The following gzipped tar files are available for download:

uniclust##_yyyy_mm.tar.gz

These archive contains the following files, with ## being the target sequence identity of the clustering and yyyy_mm the corresponding Uniprot release. It will be updated every two months.

uniclust##_yyyy_mm_seed.fasta:

Representative (=seed) sequences of every cluster in FASTA format.

uniclust##_yyyy_mm_consensus.fasta:

Consensus sequences of every cluster in FASTA format. The sequence header starts with the Uniclust cluster identifier uc##-yymm-<number>, the UniProt accession code of the representative sequence, the size of the cluster, the up to 5 best functional annotations from cluster members, and UniProt identifiers of all cluster members.

uniclust##_yyyy_mm_cluster_mapping.tsv:

Tab-separated list with two columns of UniProt accession codes, the first for the representative sequence of the cluster and the second for the member sequence.

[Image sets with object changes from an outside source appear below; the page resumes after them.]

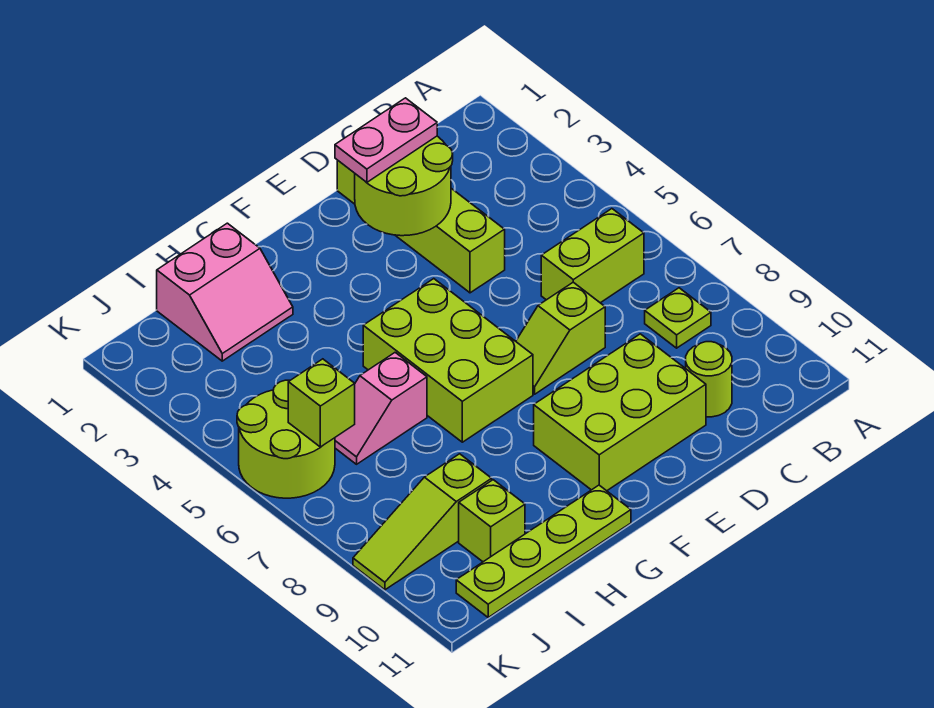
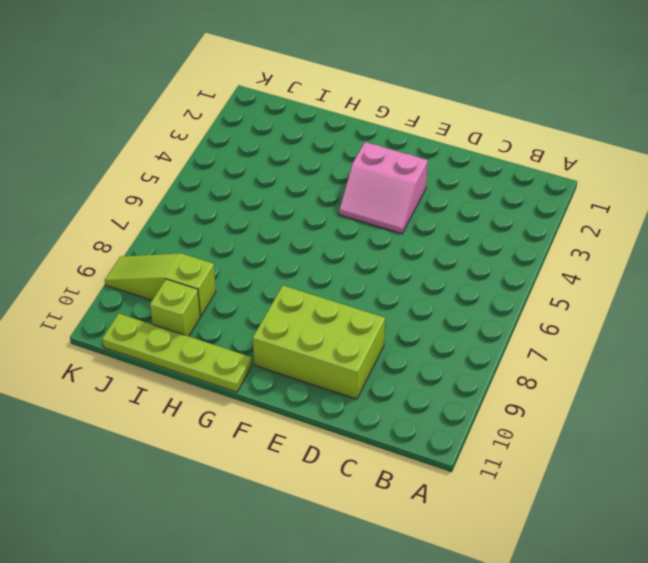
pink slope E3:F4 level 1 top 3 -> pink slope H1:I2 level 1 top 1
none -> lime brick B6:C6 level 1
none -> lime plate B8 level 1
none -> lime round brick C10 level 1

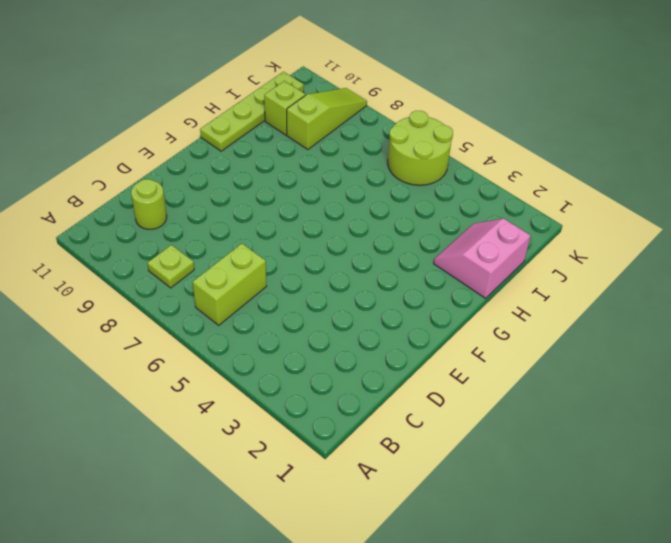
none -> lime brick D1:D4 level 1
none -> lime slope D7:E7 level 1 top D
none -> lime brick D9:F10 level 1

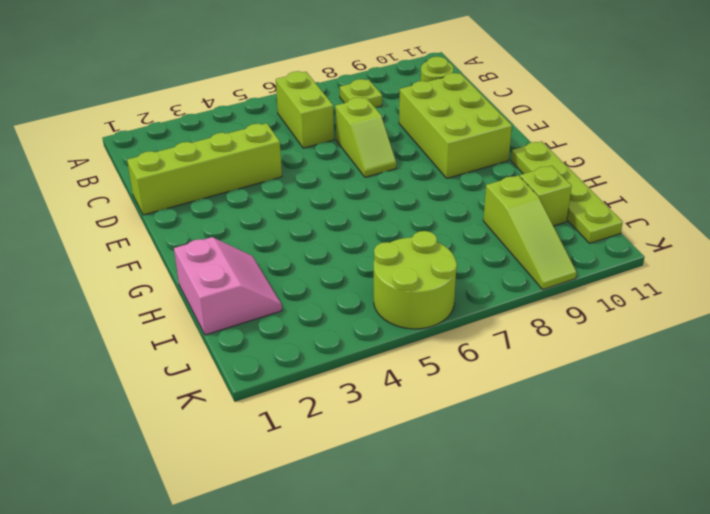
none -> lime brick F5:G7 level 1
none -> pink slope H6:I6 level 1 top H
none -> lime round brick D2:E3 level 2

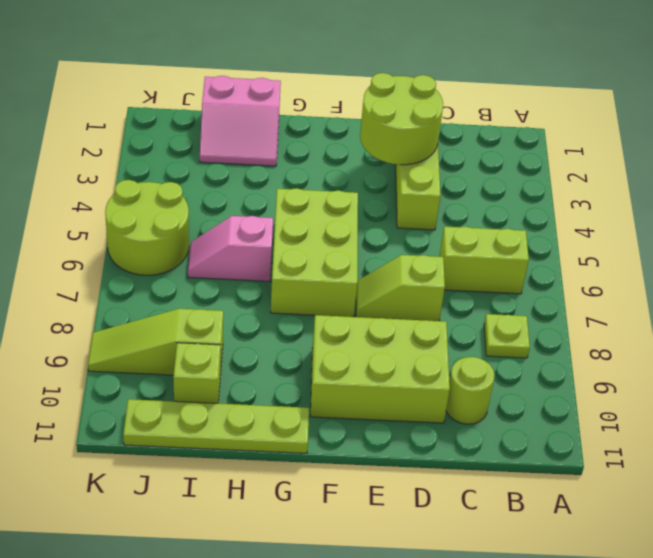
none -> lime brick J6 level 2
none -> pink plate D2:E2 level 3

uniclust_yyyy_mm_annotation.tar.gz

archive containing three files with for Pfam, SCOP and PDB annotations, each formatted as tab-separated lists with nine columns: (1,2) identifiers for query and target, (3-5, 6-8) domain start and end-position and total sequence length for both UniProt and database sequence, (9) HHblits E-value.

uniboost##_yyyy_mm.tar.gz

Uniboost database files in compressed A3M alignment format, with additional support files for the HH-suite version 3.

uniclust30_yyyy_mm_hhsuite.tar.gz

Archive containing Uniclust multiple sequence alignments for all clusters in a3m format, generated with Clustal Omega, and additional support files for use with legacy HH-suite version 2 and current version 3.